The People’s Party, a coalition of military officers and civilians, fomented a transformation from absolute to constitutional monarchy in Thailand on June 24, 1932. Since then, the monarchy has been officially above politics, but in practice is deeply embedded in social and political life. This involvement can be seen in the use of Article 112. Lèse majesté has been a crime in Thailand as long as there have been kings, and the current law dates from the last revision of the Criminal Code in 1957. But, until the September 19, 2006, military coup, the law was rarely enforced. Following that coup, there has been a slow but steady increase in the law’s application. The May 2014 coup, in which the National Council for Peace and Order junta reinstated a military dictatorship reminiscent of the late 1970s in terms of its suppression of dissent, then brought a swift rise in both the number of lèse majesté cases and length of sentences. According to Thai Lawyers for Human Rights, an organization established to provide legal representation for those targeted by the junta, at least 138 people have been or are being prosecuted. People have been charged for Facebook posts deemed to be critical of the monarchy, bathroom graffiti decrying the monarchy, theatrical plays ridiculing the monarchy, and, now, for simply sharing a news story about the monarchy. Punishments are often five to ten years per count of lèse majesté, with one Facebook post equaling one count, for example. The Bangkok Military Court issued the longest sentence to date to Wichai Thepyong, a 34-year-old man, for ten Facebook posts judged to constitute lèse majesté in June 2017. The latter’s sentence was halved from 70 to 35 years as he confessed. (The vast majority of those accused of lèse majesté choose to confess, as not guilty verdicts are rare.)

Despite awareness of this fact, Pai initially entered a not guilty plea on February 10 and prosecution witness hearings began on August 3. The judges decided to hold closed proceedings from the very beginning, so only Pai, his lawyers, and his parents were allowed inside the courtroom. Observers were confined to a bench outside the courtroom and could observe the comings and goings of witnesses, but nothing more. Secret examination of lèse majesté cases is not infrequent—the Thai courts claim that the information may upset members of the public who revere the monarchy. On August 15, defense witness hearings were set to begin. But before they did so, Pai decided to change his plea to guilty, leading the court reduce his sentence from five to two and a half years, of which he has already served close to eight months.

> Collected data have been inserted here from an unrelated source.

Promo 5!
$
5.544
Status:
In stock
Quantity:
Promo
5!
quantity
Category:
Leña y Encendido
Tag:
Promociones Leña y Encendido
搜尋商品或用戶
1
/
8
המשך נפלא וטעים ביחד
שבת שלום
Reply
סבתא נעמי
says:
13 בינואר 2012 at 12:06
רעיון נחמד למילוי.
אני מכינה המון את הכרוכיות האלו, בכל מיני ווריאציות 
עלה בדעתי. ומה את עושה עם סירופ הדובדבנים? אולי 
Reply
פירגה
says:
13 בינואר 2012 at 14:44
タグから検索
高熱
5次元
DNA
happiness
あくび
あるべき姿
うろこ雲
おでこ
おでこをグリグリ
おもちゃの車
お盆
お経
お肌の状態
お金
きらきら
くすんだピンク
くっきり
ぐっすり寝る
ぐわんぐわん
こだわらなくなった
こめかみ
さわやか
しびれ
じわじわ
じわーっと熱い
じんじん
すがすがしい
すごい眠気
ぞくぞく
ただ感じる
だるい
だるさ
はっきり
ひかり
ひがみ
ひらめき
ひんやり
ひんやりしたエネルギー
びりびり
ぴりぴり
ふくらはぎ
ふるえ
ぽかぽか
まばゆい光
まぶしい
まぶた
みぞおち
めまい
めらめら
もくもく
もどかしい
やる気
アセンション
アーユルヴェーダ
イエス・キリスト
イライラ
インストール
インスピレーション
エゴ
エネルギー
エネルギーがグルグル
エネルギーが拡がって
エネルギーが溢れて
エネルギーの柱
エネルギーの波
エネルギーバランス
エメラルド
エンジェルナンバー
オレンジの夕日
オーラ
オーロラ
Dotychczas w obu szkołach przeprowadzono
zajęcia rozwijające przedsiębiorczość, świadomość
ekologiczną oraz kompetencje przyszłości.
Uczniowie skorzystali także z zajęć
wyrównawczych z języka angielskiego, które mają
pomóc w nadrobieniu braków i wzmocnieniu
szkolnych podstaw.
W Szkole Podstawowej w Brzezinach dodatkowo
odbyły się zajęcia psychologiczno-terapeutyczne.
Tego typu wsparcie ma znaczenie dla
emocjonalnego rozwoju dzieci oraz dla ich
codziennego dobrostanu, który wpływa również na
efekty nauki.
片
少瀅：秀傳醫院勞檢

One of Pai’s defense lawyers explained that Pai planned to use his trial to illustrate injustice in the Thai judicial process, but when the barring of media and other observers made this impossible, he chose to confess. His trial proceeded according to the letter of the law and seemed to possess some elements of the rule of law—he was informed of the charge against him, he had legal representation, and he was prosecuted in a civilian court—but his view is that it remained unjust. Without public audit of the judicial system, it cannot function in support of the rule of law. At a minimum, this would include an end to secret trials and the relaxation of contempt of court charges, which circumscribes outside criticism of court process and decisions.

As the world watches these events unfold in two countries proud of their past democratic traditions, it should be noted that the biggest threats to freedom of speech and assembly do not always come from direct censorship and suppression of dissident voices. Both the imprisonment of the three Umbrella Movement protestors in Hong Kong and the imprisonment of Pai are clear examples of an authoritarian government’s attempt to silence a dissident voice. Both are cases of “rule by law,” in which citizens within countries that seemingly protect rights are being silenced using laws interpreted in novel ways or applied in unprecedented circumstances. Wong, Law, Chow, and Pai are important because they challenge the legitimacy of the authoritarian regimes they live under and, in so doing, begin to imagine more just and democratic polities.